Понимание характера общества, существовавшего на русском Северо-Востоке от времени Александра Невского до Симеона Гордого, могло бы значительно продвинуть вперед изучение политических процессов и феноменов культуры той эпохи. Именно это общество и соответствовавшее ему конфедеративное устройство Русских земель (Великое Владимирское княжение, Новгород, отчасти Смоленск и Чернигов) стало фундаментом первого этапа объединительных успехов Москвы при Иване Калите и Симеоне Гордом.

В рамках этого общества протекал процесс сложения базовых элементов материальной культуры и некоторых весьма важных в плане понимания московской культуры традиций. Так, например археологическое изучение малых монастырей Московского княжества позволило предположить, что так называемая монастырская колонизация, которая является ярчайшей церковной и культурной традицией Московской земли, зародилась не без влияния обычаев православного населения раннемосковских волостей (13). Судя по всему, общество, в недрах которого сложилась раннемосковская культура, обладало большими адаптационными возможностями, которые позволили в эпоху митрополита Феогноста воспринять культурные традиции, идущие из Палеологовской Византии.

ПРИМЕЧАНИЯ:

1. Подробнее: Чернов С.З. Археологические данные о внутренней колонизации Московского княжества XIII–XV вв. и происхождение волостной общины // Советская археология. 1991. № 1.

2. Подробнее см.: Чернов С.З. Сельское расселение в Московском княжестве второй половины XIII в: “традиционные” и “новационные” модели выхода из кризиса (по материалам археологических исследования 1990-х годов волостей Пехорка и Воря) // Русь в XIII веке. Древности темного времени

3. Житие преподобного и богоносного отца нашего Сергия Чудотворца... (Сообщил архим. Леонид) // Памятники древней письменности и искусства. Т. 58. СПб., 1885. С. 34, 35.

4. Подробнее: Чернов С.З. Селища на ручье Оржавец у деревни Лешково и особенности материальной культуры Радонежской волости в последней четверти XIII - первой половине XIV в. // Археологические памятники Москвы и Подмосковья.

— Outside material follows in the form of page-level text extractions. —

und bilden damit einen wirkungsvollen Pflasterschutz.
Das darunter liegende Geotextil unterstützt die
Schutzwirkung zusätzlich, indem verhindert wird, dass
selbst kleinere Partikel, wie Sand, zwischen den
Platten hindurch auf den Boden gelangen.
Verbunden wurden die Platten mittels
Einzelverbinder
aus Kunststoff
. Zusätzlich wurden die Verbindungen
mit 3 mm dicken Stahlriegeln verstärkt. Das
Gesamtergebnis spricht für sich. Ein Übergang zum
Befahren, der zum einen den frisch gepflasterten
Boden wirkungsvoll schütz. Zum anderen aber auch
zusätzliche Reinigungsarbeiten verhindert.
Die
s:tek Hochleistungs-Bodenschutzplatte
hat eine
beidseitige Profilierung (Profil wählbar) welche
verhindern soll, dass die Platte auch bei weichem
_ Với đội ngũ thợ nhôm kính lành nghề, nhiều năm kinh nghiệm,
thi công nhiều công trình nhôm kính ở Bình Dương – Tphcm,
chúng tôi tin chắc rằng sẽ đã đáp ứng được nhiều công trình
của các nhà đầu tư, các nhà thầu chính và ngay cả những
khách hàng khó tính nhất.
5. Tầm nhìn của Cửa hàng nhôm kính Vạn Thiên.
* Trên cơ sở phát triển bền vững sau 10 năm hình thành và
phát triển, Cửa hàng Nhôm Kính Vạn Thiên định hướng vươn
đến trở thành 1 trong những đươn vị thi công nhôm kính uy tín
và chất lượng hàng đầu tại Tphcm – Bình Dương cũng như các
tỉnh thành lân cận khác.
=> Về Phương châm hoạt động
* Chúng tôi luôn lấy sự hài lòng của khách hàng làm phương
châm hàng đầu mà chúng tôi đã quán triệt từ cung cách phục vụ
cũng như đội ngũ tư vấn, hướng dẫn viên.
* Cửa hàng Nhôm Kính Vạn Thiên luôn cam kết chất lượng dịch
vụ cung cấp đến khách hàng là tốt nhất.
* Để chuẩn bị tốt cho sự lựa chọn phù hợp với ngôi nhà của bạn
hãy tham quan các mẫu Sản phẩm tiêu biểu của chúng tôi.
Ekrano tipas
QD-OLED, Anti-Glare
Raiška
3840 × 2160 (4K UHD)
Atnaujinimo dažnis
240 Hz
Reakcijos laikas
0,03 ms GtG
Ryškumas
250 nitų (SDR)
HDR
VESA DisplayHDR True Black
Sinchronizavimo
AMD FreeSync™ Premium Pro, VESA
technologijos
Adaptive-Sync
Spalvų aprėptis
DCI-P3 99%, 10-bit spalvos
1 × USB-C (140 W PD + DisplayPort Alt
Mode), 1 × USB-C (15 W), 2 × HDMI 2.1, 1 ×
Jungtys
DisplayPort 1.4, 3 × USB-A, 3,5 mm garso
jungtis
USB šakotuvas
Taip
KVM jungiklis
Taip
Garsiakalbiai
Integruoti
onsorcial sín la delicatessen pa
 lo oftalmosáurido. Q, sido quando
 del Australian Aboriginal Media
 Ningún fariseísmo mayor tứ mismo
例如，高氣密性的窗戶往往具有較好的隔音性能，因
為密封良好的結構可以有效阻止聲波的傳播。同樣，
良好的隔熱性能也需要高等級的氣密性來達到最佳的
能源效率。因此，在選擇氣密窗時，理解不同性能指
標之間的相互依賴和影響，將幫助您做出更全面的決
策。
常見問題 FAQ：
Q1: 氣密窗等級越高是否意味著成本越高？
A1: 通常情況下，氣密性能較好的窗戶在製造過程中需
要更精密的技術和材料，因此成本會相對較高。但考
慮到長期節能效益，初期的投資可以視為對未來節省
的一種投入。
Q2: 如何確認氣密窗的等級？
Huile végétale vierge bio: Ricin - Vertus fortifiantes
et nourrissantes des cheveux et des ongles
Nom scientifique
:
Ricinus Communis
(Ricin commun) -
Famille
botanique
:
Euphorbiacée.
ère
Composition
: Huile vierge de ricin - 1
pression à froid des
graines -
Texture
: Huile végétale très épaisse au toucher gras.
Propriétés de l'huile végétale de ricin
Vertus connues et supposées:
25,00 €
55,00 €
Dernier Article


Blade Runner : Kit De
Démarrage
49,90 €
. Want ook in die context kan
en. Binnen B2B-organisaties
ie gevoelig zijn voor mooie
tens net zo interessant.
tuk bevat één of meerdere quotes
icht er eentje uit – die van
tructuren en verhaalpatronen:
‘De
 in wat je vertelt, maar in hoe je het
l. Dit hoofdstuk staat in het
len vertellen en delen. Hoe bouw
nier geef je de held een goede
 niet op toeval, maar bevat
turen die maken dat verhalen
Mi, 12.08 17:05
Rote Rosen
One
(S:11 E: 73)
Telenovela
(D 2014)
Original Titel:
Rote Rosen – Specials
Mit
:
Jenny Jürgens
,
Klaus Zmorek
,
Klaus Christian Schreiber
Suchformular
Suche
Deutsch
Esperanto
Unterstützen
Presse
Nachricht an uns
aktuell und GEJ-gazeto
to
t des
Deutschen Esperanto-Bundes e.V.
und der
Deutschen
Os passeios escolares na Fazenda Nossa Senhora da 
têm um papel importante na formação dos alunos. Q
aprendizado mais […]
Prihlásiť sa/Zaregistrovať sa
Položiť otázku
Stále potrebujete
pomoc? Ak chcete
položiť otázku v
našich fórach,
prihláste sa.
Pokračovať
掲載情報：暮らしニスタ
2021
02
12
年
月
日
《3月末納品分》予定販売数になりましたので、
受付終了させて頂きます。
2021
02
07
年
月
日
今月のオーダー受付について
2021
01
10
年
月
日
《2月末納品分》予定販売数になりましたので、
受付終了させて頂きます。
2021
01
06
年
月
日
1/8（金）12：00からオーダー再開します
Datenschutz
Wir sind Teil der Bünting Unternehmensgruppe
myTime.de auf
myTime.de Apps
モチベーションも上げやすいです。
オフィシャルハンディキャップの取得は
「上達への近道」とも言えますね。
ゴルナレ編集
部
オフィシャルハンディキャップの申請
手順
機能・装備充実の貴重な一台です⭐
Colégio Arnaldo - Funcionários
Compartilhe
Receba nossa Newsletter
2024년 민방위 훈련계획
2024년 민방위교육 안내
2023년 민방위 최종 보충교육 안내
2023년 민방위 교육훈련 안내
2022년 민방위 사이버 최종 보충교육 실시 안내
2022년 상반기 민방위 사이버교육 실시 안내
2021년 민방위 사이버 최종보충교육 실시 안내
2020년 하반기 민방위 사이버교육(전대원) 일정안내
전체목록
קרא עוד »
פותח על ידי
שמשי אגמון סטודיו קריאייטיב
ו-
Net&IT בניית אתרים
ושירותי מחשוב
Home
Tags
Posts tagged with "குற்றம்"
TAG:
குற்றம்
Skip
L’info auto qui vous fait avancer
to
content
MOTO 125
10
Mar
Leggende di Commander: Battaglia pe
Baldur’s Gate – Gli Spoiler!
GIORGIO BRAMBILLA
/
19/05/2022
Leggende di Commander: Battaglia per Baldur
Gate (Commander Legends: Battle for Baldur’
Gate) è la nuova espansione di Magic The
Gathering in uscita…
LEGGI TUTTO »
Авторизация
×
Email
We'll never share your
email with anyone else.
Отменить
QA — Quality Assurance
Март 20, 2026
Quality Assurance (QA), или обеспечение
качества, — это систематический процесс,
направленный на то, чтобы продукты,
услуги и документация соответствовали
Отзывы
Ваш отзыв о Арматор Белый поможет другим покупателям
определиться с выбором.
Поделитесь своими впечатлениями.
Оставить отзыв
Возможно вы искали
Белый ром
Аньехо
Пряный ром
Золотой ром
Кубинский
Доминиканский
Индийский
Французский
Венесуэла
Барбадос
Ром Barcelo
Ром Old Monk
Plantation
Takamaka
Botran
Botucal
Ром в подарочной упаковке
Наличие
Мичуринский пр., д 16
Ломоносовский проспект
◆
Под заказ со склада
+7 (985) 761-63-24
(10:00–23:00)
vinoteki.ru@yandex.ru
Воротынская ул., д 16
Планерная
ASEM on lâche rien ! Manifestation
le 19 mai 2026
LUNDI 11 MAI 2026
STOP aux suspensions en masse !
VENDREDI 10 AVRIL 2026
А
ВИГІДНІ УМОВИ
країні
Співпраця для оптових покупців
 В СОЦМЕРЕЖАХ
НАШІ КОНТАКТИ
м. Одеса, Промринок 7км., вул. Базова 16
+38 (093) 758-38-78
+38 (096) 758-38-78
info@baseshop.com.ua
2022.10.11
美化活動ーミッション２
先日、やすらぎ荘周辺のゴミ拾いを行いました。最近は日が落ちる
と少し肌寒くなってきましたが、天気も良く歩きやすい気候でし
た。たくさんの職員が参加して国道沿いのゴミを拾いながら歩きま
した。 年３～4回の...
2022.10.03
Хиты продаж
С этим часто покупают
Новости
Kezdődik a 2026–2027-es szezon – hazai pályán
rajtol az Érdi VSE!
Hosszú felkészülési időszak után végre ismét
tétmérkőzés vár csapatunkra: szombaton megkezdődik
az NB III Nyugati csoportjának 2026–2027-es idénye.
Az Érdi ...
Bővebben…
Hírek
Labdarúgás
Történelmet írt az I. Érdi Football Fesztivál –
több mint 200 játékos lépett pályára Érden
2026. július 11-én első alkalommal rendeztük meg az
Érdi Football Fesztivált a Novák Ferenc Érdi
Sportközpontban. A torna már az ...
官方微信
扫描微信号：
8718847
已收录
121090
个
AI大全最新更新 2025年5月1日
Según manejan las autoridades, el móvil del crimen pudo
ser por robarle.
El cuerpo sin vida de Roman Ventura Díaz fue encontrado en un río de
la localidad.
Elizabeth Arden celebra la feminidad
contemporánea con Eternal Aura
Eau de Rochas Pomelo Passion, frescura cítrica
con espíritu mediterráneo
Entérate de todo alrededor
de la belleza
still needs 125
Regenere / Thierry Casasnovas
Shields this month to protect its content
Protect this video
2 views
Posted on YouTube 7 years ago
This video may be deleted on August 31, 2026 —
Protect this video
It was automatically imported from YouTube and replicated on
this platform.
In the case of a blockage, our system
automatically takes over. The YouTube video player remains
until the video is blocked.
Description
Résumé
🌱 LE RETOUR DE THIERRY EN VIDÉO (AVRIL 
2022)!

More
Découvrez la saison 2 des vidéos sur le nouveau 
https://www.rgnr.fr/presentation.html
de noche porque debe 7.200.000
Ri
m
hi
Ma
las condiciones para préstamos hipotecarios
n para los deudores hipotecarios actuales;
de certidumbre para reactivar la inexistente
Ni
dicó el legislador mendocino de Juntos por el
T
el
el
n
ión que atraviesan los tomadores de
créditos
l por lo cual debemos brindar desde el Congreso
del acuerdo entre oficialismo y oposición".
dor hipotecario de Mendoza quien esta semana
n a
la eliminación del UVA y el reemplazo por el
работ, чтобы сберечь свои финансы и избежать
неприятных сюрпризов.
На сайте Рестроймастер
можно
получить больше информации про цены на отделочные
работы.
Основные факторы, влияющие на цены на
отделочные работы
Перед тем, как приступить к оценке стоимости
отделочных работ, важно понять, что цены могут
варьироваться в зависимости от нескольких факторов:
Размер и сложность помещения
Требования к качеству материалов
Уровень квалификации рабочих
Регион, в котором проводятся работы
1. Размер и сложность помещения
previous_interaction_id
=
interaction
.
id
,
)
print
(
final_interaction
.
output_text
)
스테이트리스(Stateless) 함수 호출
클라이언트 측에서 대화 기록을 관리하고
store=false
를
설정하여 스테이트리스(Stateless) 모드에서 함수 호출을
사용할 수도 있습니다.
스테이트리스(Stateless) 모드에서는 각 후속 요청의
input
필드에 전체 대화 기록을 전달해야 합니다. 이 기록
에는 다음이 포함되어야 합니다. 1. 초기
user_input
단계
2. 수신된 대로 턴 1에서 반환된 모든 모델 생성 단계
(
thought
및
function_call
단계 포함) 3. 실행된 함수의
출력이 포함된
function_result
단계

В печати.

5. Низовцев В.А. Потенциальные агропроизводственные ресурсы земель Радонежа по данным карты восстановленных ландшафтов // Аграрные технологии в России IX–XX вв. XXV сессия симпозиума по аграрной истории Восточной Европы. Тезисы докладов и сообщений. Арзамас, 10–13 сентября 1996 г. - М., 1996. С. 23-27.

6. Никольская Т.Н. Земля вятичей. К истории населения бассейна верхней и средней Оки в IX–XIII вв. М. 1981.

7. Лаврентьевская летопись // ПСРЛ. 1926-1928. Т. 1. Стлб. 464.

8. Рогожский летописец // ПСРЛ. 1922. Т. XV. Вып. 1.Стлб. 32.

9. Чернов С.З. Волок ламский в XIV - первой половине XVI в. структуры землевладения и формирование военно-служилой корпорации (Акты Московской Руси: Микрорегиональные исследования. Т. 1) / Ред. В.Л.Янин, В.Д.Назаров. М., 1998.

10. Флоря Б.Н. “Служебная организация” у восточных славян // Этносоциальная и политическая структура раннефеодальных славянских государств и народностей. М., 1987; Его же. “Служебная организация” и ее роль в развитии феодального общества у восточных и западных славян // Отечественная история. 1992, № 2. С. 56-74.

11. Блок М. Феодальное общество. М., 2003. С. 271

12. В Западной Европе подобная модель развития имела место во Фризии, на балтийском побережье германских земель, в Скандинавии и Ирландии.

13. Чернов С.З. Сельские монастыри XIV–XV вв. на Северо-Востоке Московского княжества по археологическим данным // Российская археология. 1996, №2.